Mesquite pods can be as long as 6 inches. As they ripen, another set of insects come to harvest the bounty. Click on the essays section and in the Invertebrates section of Wild on the Prairie click on the "ecology of ants as discovered by children" to learn about that group of insects.
Mesquites eventually die. The stumps can remain for years. A jackrabbit has left signs of his visits but why did he want to hang out next to a mesquite stump?
Tour groups love to go to the pond. Second graders from St. John's Elementary in Odessa went on to the dock for a few minutes fascinated with the gambusia swimming around in the water.
Gambusia affinis is the Latin name for mosquito fish. Native to the southeastern United States, they have been introduced for mosquito control. The gambusia's mouth is located at the top of its face, so it can suck down the wigglers (larval mosquitoes in the water). We do not have mosquitoes at Sibley, unless they blow in from rainwater pools after a big rain.
In the foreground is the early spring annual alley mustard that has already died. The darker spots are strange galls on the mustard. Beyond are the cattails of the pond, a large cottonwood and other trees.
Grackles hang out at the pond all day, and are easily seen. This male great-tailed grackle flew up to announce to the other birds that photographer Richard Galle was present.
A female great-tailed grackle also appeared, and peered down, looking for food.
Just what did she find is it a gambusia? Grackles are great hunters and will eat bird eggs and bird babies if given a chance. They also eat seeds, nuts, and bugs of many species.
The tree grove at the west end of the pond is a welcome sight on a hot day the ground temperature in the open can reach 150, while in the shade, it will be in the 80s.
Large shrubs known as seepwillows grow south of the tree grove west of the pond. Their straight stems made great arrows for the Indians. Seepwillows moved into Midland County (from the south) in the rainy 1980s, and are now found at playas and in draws where water stands after a heavy rain.
Seepwillow leaves have a strongly serrated edge. Two species of true willow are also at the pond, and one of those also has serrated leaves, but not as serrated as seepwillow.
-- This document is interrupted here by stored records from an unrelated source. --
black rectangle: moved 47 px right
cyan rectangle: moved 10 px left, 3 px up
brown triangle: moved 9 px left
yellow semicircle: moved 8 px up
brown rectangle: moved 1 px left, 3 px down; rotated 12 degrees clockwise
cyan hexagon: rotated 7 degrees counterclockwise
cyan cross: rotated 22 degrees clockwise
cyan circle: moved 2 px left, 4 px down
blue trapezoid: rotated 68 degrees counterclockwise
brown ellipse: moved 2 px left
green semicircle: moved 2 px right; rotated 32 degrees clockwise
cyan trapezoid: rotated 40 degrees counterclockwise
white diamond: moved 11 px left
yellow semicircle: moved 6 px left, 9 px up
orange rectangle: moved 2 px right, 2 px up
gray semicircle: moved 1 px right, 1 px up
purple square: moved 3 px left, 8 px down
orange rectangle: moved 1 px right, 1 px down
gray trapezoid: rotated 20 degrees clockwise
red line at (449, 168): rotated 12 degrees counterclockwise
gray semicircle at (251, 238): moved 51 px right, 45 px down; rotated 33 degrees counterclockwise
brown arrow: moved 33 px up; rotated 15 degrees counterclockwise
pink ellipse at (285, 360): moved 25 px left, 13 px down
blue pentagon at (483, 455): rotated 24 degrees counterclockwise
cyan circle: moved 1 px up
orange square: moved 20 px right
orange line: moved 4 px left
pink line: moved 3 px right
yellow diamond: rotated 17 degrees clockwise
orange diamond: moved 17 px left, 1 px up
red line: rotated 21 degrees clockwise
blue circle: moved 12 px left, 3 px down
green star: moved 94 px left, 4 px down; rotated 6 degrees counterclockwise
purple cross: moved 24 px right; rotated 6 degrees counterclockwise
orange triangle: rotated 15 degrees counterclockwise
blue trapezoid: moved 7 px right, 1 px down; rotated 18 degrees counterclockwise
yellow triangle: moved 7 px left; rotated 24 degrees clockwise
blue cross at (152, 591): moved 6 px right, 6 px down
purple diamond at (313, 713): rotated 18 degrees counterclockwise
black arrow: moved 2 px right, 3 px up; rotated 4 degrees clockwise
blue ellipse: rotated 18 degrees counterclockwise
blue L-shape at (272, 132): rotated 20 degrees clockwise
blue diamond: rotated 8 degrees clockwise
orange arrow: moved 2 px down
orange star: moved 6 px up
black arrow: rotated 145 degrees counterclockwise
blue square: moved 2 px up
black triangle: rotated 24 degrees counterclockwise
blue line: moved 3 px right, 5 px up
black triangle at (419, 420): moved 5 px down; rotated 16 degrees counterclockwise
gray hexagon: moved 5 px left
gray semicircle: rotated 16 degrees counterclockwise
In the early morning orb weaver spiders will spin a web across the trail at the west end of the pond.
At the east end of the pond the trail was lined with Texas Purple thistle.
On the golf course just north of the pond, an American coot nibbled on the grass when no golfers were near.
Trompillo grows along the fence between the pond and the golf course. Soon it will have green berries (used to make asadero cheese). The berries split milk into curds and whey.
A pyrrhuloxia sat in the shade of one of the trees it is known to some as the desert cardinal, but it only has red on its chest and under its wings and has a yellow bill.
At the east end pond is a huge cottonwood with a bat house in it. It is at the head of a grove of trees watered every day.
Looking close at the ground, a person can see the speckled bumpiness left by a brief heavy rain.
A person would think a ladderbacked woodpecker would have been in one of the larger trees, but this one stayed in the mesquite.
Along the trail are large bushes with blue-gray bark. Lote is an old name for it, but blackbrush is a more recent common name.
A closeup of the branch of the lote shows its bluish-silver bark.
Lote blooms in May. The ovary remains until April, when a blue-black berry finally forms.
In the pasture a mesquite will sometimes have cory ephedra under it. Sprinkled among the ephedra are the white and green leaves of desert holly.
Desert holly has pink daisy blossom for a few hours in the morning, and by noon, the blossom has turned to fluffy seed.
Ephedra torreyi is a third species of ephedra (popotillo and Mormon tea are other common names of all the species). Ephedra torreyii and ephedra coryii both have dry cones, but ephedra antisyphillitica has fleshy red cones.
Cory ephedra lines the trail, providing an evergreen ground cover it would be wonderful if horticulturalists could learn how to easily propagate it for a drought adaptive ground cover!
We planted an agarita along the trail a holly like shrub that bears bright red berries in April.